Bazelon Center Mental Health Policy Reporter
Volume VI, No. 1, February 22, 2007
Mental Health Parity Bill Headed for Passage at Last
The new Congress seems poised to finally address the disparity between surgical/medical and mental health/substance abuse coverage by private insurers. After many years of effort by the mental health community, a Senate committee has approved a bill for mental health parity in the private health insurance market. The Senate Health, Education, Labor and Pensions Committee approved, by an 18-3 vote, the “Mental Health Parity Act of 2007” (S. 558).
The bill, sponsored by Senators Edward Kennedy (D-MA) and Pete Domenici (R-NM), reflects a number of compromises made with groups representing employers and insurers that have in the past strongly opposed mental health parity.
S. 558 builds on the Mental Health Parity Act of 1996, which required parity in lifetime limits, to require parity between medical/surgical benefits and mental health/substance abuse benefits with respect to day and visit limits, co-payments, deductibles and other financial and treatment limitations. The bill applies to businesses with 50 or more employees, but would not require any employers to offer mental health or substance abuse coverage. However, if a plan does include a mental health/substance abuse benefit, then that benefit must be at parity.
When a plan includes a mental health/substance abuse out-of-network benefit, that benefit must also be at parity (however, the health plan may limit coverage to in-network services and need not include any out-of-network benefits). The mental health benefit may also be subject to separate reimbursement or provider-payment rates and service delivery systems and can be managed in order to ensure the medical necessity of the service.
The bill includes language allowing an exemption for plans that experience significant increases in costs due to implementation of this parity benefit. In such a case, if a plan’s total costs increase by 2 percent or more, the parity requirements would not apply to the plan for one plan year.
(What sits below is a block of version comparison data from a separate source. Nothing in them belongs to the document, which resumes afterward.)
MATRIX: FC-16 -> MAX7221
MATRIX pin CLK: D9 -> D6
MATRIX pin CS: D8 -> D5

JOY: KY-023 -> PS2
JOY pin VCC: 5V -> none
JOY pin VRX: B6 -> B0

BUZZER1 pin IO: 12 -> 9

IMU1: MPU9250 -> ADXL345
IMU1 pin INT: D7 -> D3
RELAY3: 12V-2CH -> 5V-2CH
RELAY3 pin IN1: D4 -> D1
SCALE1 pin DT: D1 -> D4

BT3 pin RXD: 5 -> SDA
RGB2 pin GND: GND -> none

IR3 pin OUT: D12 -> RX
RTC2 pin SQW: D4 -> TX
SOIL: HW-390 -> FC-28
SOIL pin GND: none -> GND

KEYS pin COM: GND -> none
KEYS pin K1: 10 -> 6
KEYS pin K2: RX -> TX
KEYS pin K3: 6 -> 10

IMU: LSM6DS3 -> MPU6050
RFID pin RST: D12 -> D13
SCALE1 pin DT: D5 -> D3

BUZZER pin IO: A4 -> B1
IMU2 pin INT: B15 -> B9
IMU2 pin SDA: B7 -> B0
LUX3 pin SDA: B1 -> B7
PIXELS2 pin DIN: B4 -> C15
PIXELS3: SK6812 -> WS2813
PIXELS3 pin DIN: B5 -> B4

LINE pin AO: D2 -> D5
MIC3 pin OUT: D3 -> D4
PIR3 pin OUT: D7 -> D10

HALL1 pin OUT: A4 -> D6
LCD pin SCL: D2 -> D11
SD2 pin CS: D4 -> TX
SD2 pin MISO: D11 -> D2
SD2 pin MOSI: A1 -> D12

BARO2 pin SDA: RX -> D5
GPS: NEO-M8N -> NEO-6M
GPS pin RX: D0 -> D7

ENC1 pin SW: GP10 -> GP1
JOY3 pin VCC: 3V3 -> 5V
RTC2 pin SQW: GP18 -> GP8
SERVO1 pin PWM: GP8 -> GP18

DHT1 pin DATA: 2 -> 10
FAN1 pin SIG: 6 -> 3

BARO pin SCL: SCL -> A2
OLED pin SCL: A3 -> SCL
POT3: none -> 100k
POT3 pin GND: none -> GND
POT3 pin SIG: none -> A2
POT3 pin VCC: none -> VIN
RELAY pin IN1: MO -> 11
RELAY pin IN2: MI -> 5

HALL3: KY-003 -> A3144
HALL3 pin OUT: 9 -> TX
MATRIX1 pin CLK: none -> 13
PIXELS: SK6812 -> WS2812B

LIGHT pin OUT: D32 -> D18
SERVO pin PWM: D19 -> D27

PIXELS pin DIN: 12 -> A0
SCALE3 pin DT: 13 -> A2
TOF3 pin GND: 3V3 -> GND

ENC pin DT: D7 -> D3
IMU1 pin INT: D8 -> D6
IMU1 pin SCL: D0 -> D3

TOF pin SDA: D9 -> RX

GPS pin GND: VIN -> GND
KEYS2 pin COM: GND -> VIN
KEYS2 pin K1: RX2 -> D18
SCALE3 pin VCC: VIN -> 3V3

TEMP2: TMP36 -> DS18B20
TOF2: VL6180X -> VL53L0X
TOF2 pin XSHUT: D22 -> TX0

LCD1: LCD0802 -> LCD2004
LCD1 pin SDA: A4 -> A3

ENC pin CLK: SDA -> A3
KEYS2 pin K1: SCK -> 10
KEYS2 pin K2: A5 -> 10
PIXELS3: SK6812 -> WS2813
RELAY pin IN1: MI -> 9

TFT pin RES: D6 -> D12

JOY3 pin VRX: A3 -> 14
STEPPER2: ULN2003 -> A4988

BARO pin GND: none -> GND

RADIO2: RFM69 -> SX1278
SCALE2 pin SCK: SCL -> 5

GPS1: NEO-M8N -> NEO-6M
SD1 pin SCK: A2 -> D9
Following that initial year, if the parity rules increases total costs by 1 percent in any later year, the plan would again be exempt for one plan year.
In addition to creating this uniform parity requirement across all plans, S. 558 would override some aspects of state parity laws. Pre-empted would be aspects of state parity laws that address day and visit limits, payment rates, medical necessity/managed care issues and cost-exemption provisions.
However, the bill would not pre-empt other aspects of state law, particularly laws that mandate mental health coverage. Plans that are required by state law to have a mental health benefit would not only have to continue to meet that requirement but would also have to meet the requirements of S. 558 with respect to day/visit limits, co-payments, deductibles, and other financial and treatment limitations. The rules in S558 regarding payment rates, service delivery systems and managed care would also apply to those benefits in those states.
S. 558 does not address a politically difficult issue, the definition of mental health and substance abuse benefits. Instead, it allows these terms to be defined in each plan. Where these terms are defined in state law, this bill does not pre-empt them.
In the House, Representatives Patrick Kennedy (D-RI) and Jim Ramstad (R-MN) continue to champion mental health parity and are expected to re-introduce their parallel legislation, The Paul Wellstone Mental Health Parity Act.